For every line of the records below that holds "TIPO", add one. Give only the final total.

• _Provided records_:
______
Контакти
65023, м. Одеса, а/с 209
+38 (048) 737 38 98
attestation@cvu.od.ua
______
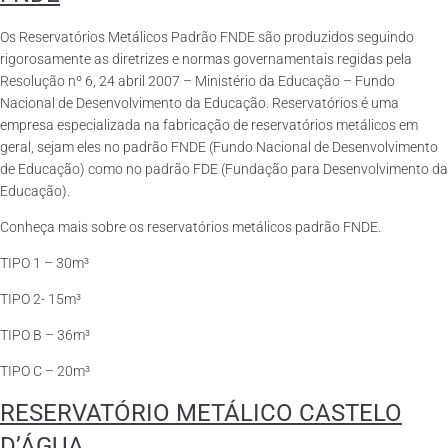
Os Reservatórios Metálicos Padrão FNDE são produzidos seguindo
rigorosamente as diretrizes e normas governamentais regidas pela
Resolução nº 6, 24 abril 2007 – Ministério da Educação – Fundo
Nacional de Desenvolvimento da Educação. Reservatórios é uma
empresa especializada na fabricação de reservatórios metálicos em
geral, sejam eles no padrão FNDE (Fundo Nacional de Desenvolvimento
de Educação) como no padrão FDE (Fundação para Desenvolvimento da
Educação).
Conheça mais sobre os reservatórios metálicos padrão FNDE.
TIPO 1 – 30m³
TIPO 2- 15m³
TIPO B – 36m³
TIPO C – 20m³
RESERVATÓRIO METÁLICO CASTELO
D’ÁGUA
______
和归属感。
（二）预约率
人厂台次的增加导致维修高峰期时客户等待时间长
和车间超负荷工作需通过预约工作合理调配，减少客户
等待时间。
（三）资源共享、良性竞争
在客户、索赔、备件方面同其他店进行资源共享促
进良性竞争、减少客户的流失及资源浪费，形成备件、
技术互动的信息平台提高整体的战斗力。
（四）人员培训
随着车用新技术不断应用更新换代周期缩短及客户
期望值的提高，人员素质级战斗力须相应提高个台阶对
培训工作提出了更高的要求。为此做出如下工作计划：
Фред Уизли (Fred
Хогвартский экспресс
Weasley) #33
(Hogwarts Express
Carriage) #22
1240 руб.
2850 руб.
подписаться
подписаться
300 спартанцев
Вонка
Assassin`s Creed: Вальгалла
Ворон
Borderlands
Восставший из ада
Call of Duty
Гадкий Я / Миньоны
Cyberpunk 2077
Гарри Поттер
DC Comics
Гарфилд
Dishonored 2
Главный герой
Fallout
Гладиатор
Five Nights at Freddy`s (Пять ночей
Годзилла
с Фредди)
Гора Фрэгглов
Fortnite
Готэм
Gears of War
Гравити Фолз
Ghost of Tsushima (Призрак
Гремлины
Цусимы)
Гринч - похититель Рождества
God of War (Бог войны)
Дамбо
______
• _Response to this exercise_: 4